BEGIN

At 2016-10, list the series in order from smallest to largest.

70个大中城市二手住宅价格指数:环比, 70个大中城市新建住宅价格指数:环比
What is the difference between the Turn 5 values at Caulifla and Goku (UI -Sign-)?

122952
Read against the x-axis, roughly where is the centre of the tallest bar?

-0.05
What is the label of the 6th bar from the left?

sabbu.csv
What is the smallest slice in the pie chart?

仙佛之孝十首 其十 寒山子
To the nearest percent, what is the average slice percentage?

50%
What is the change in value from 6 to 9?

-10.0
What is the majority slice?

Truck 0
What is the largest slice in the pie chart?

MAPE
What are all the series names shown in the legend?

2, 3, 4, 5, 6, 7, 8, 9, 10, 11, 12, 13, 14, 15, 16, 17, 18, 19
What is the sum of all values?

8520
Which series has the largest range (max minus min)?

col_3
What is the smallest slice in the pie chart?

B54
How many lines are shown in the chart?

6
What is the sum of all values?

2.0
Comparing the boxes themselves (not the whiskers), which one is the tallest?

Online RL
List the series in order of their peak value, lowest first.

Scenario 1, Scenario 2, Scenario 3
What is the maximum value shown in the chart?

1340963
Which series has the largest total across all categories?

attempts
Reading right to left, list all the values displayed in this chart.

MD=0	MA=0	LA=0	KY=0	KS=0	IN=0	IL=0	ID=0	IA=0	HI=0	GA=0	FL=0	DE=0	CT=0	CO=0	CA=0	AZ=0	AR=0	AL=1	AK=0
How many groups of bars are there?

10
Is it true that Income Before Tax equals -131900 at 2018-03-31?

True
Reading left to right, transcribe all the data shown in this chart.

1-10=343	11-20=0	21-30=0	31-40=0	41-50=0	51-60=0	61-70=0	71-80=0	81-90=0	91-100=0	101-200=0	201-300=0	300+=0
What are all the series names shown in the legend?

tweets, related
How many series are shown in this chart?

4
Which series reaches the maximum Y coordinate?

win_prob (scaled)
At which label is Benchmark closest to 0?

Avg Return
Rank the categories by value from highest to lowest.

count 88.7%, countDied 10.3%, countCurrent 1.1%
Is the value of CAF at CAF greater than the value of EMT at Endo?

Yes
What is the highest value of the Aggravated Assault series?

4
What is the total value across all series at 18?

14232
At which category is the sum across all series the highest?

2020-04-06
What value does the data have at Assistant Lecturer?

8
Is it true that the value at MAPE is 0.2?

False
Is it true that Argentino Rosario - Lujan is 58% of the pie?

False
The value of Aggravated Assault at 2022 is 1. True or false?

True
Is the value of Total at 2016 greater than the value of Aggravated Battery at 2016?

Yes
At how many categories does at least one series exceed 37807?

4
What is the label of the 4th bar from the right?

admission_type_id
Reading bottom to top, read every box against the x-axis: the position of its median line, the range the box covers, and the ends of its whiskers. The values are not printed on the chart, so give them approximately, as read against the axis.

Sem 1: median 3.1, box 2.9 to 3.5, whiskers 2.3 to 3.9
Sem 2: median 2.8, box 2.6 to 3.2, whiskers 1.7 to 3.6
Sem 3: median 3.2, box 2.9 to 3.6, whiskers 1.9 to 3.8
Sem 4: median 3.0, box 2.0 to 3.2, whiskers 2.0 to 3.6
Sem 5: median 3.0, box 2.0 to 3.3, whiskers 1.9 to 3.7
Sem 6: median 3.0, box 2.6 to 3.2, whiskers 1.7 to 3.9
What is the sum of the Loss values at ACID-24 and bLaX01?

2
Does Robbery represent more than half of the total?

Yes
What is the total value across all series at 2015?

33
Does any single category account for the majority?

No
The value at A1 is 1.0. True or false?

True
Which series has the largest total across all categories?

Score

END

Rewrite all of the records above, changing every "pie chart" to "pie graph" and leaving every other word as it is.

* Output *
At 2016-10, list the series in order from smallest to largest.

70个大中城市二手住宅价格指数:环比, 70个大中城市新建住宅价格指数:环比
What is the difference between the Turn 5 values at Caulifla and Goku (UI -Sign-)?

122952
Read against the x-axis, roughly where is the centre of the tallest bar?

-0.05
What is the label of the 6th bar from the left?

sabbu.csv
What is the smallest slice in the pie graph?

仙佛之孝十首 其十 寒山子
To the nearest percent, what is the average slice percentage?

50%
What is the change in value from 6 to 9?

-10.0
What is the majority slice?

Truck 0
What is the largest slice in the pie graph?

MAPE
What are all the series names shown in the legend?

2, 3, 4, 5, 6, 7, 8, 9, 10, 11, 12, 13, 14, 15, 16, 17, 18, 19
What is the sum of all values?

8520
Which series has the largest range (max minus min)?

col_3
What is the smallest slice in the pie graph?

B54
How many lines are shown in the chart?

6
What is the sum of all values?

2.0
Comparing the boxes themselves (not the whiskers), which one is the tallest?

Online RL
List the series in order of their peak value, lowest first.

Scenario 1, Scenario 2, Scenario 3
What is the maximum value shown in the chart?

1340963
Which series has the largest total across all categories?

attempts
Reading right to left, list all the values displayed in this chart.

MD=0	MA=0	LA=0	KY=0	KS=0	IN=0	IL=0	ID=0	IA=0	HI=0	GA=0	FL=0	DE=0	CT=0	CO=0	CA=0	AZ=0	AR=0	AL=1	AK=0
How many groups of bars are there?

10
Is it true that Income Before Tax equals -131900 at 2018-03-31?

True
Reading left to right, transcribe all the data shown in this chart.

1-10=343	11-20=0	21-30=0	31-40=0	41-50=0	51-60=0	61-70=0	71-80=0	81-90=0	91-100=0	101-200=0	201-300=0	300+=0
What are all the series names shown in the legend?

tweets, related
How many series are shown in this chart?

4
Which series reaches the maximum Y coordinate?

win_prob (scaled)
At which label is Benchmark closest to 0?

Avg Return
Rank the categories by value from highest to lowest.

count 88.7%, countDied 10.3%, countCurrent 1.1%
Is the value of CAF at CAF greater than the value of EMT at Endo?

Yes
What is the highest value of the Aggravated Assault series?

4
What is the total value across all series at 18?

14232
At which category is the sum across all series the highest?

2020-04-06
What value does the data have at Assistant Lecturer?

8
Is it true that the value at MAPE is 0.2?

False
Is it true that Argentino Rosario - Lujan is 58% of the pie?

False
The value of Aggravated Assault at 2022 is 1. True or false?

True
Is the value of Total at 2016 greater than the value of Aggravated Battery at 2016?

Yes
At how many categories does at least one series exceed 37807?

4
What is the label of the 4th bar from the right?

admission_type_id
Reading bottom to top, read every box against the x-axis: the position of its median line, the range the box covers, and the ends of its whiskers. The values are not printed on the chart, so give them approximately, as read against the axis.

Sem 1: median 3.1, box 2.9 to 3.5, whiskers 2.3 to 3.9
Sem 2: median 2.8, box 2.6 to 3.2, whiskers 1.7 to 3.6
Sem 3: median 3.2, box 2.9 to 3.6, whiskers 1.9 to 3.8
Sem 4: median 3.0, box 2.0 to 3.2, whiskers 2.0 to 3.6
Sem 5: median 3.0, box 2.0 to 3.3, whiskers 1.9 to 3.7
Sem 6: median 3.0, box 2.6 to 3.2, whiskers 1.7 to 3.9
What is the sum of the Loss values at ACID-24 and bLaX01?

2
Does Robbery represent more than half of the total?

Yes
What is the total value across all series at 2015?

33
Does any single category account for the majority?

No
The value at A1 is 1.0. True or false?

True
Which series has the largest total across all categories?

Score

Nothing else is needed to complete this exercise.